President Obama recently called on Russia to join the U.S. in negotiating a mutual reduction in nuclear arms. This humane gesture is one that likely will not survive the harsh political light in either country, but it raises several fundamental questions, including: Why have we waited so long for such a proposal? Why are we stopping there? And why doesn’t the U.S. make the reduction on its own?

Reducing the nuclear stockpile to 1,000 warheads leaves the U.S. with “an arsenal … sufficient to destroy every major population center on the planet outside of our borders,” writes Lawrence Krauss in the July 7 issue of the New York Times. Such proposals ring hallow to other nations who want “to be in the game,” he adds.

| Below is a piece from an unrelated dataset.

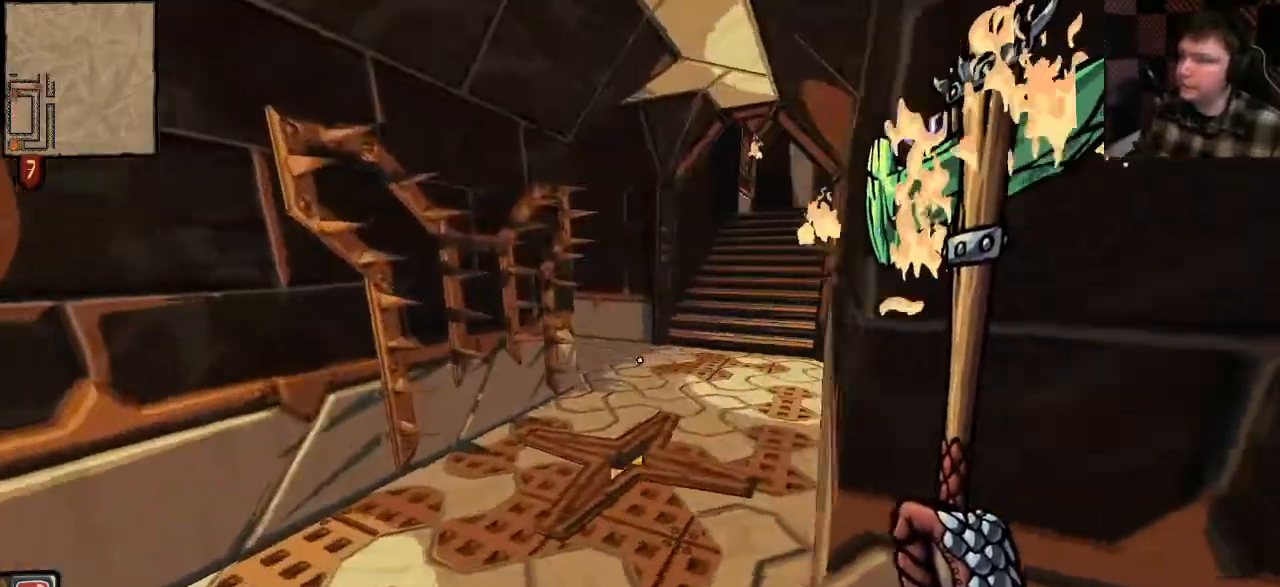
{"keys": ["w"], "mouse": []}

“If we wish to convince countries like Iran that the development of nuclear weapons is not in their best interest, we need to demonstrate that maintaining or enhancing our own arsenal is not in our interest,” Krauss states in the article, "Letting go of our nukes."

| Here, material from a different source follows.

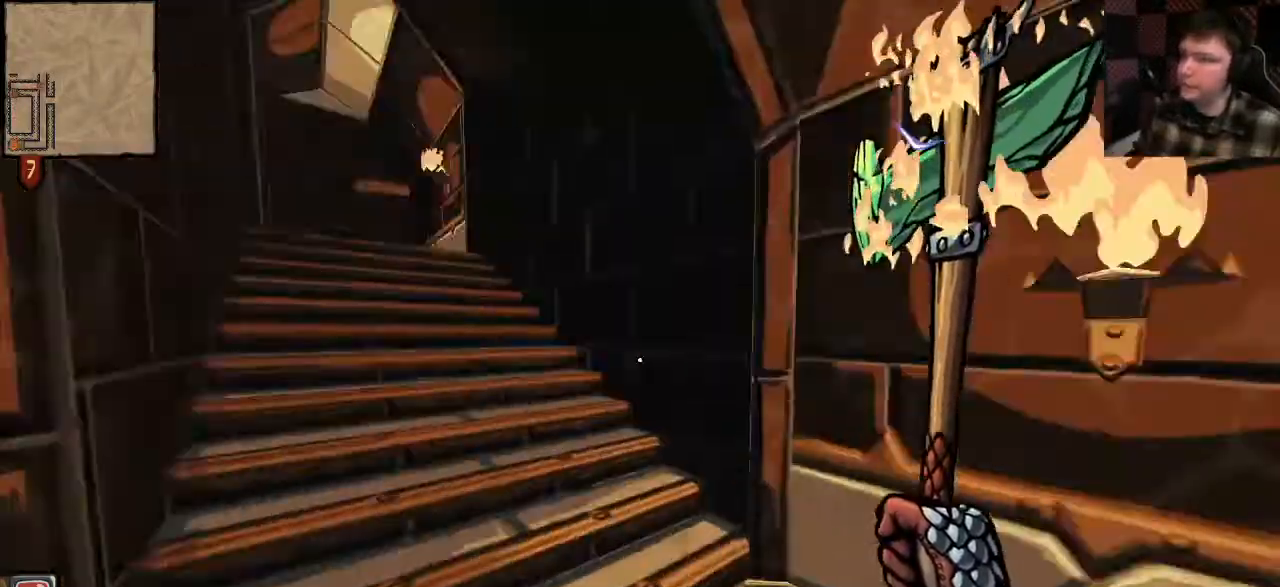
{"keys": ["shift", "w"], "mouse": [], "events": [[200, "shift", "down"]]}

It is time to modernize our thinking on nuclear weapons, says Krauss, an ASU theoretical physicist and co-chair of the Board of Sponsors of the Bulletin of the Atomic Scientists.

“Much of our thinking about nuclear weapons is a hangover from a different era,” he states. “One can applaud Mr. Obama for raising the possibility of reducing our arsenal, but to address the global threat of nuclear weapons we need to accept that much about war, peace and global security changed after Hiroshima, and changed again in the last few decades with the end of the cold war. It is high time our thinking changed as well.”